Ark sourit à son tour, se faisant juger de haut par une gamine deux fois plus jeune que lui.
Sur ces mots, la Bridget sans nom disparut dans la nuit d’Arcadia.
Ark se remit à boire seul.
« Ne me laissez pas seul. Que vous soyez au-dessus ou en dessous. »
Il vida aussitôt la bouteille.
○
Quand William revint chez les Taylor, il était très tard. Même les domestiques dormaient tous, sans parler de Karl et Einhart. À cette heure, en ouvrant la porte de la maison—
« Bon retour, monsieur William. »
Rutgard von Taylor était là, comme si de rien n’était, comme si le temps avait reculé. William répondit sans surprise : « Je suis rentré. »

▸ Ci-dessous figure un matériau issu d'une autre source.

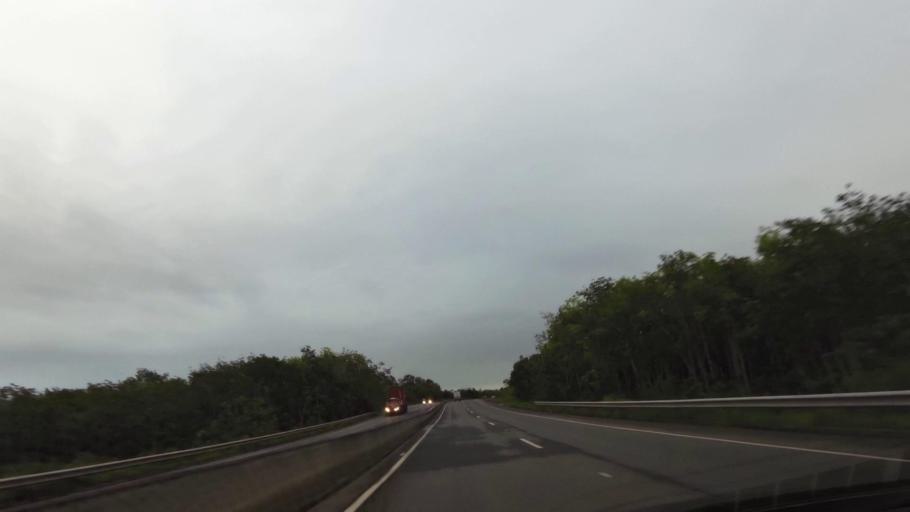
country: BR
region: Espirito Santo
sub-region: Guarapari
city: Guarapari
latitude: -20.6283
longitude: -40.5073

« Je vais prendre votre manteau. »
« Merci. »
William lui tendit sa cape. Rutgard, en la recevant, laissa son expression changer légèrement. William, dans la pénombre, ne le remarqua pas.
« William. »
Rutgard l’interpella juste avant qu’il ne regagne sa chambre. William se retourna. Rutgard lui tournait toujours le dos. Un bref silence tomba entre eux.
« As-tu passé une bonne journée ? »
À cette question, William se rappela la conversation du matin. C’est Rutgard qui avait fait de lui, aujourd’hui, le « Chevalier Blanc ». Sans le costume qu’elle lui avait préparé, William n’aurait pas scintillé ainsi. Grâce à elle, cette journée avait été bonne.
« Bien sûr. Grâce à toi, cette journée fut excellente. »
« J’en suis heureuse. Repose-toi bien. »
Rutgard se tourna vers lui. En voyant son visage, William sourit.
« Oui. Je vais faire ça. »
Elle observa le dos de William qui s’éloignait vers sa chambre, le visage figé dans son sourire. Une fois qu’il eut disparu, elle baissa les yeux vers la cape qu’elle avait confectionnée pour lui. Elle la porta à son nez et respira. Puis—
« Une odeur de fleurs. L’odeur d’une femme que je ne connais pas. »
Le regard qu’elle posait sur la cape n’était un regard que ni William, ni Karl, ni même sa meilleure amie Hilda n’avaient jamais vu.
« Je vois. »
Rutgard replia soigneusement le vêtement et retourna dans sa chambre.
Depuis ce jour, personne ne revit jamais cette cape.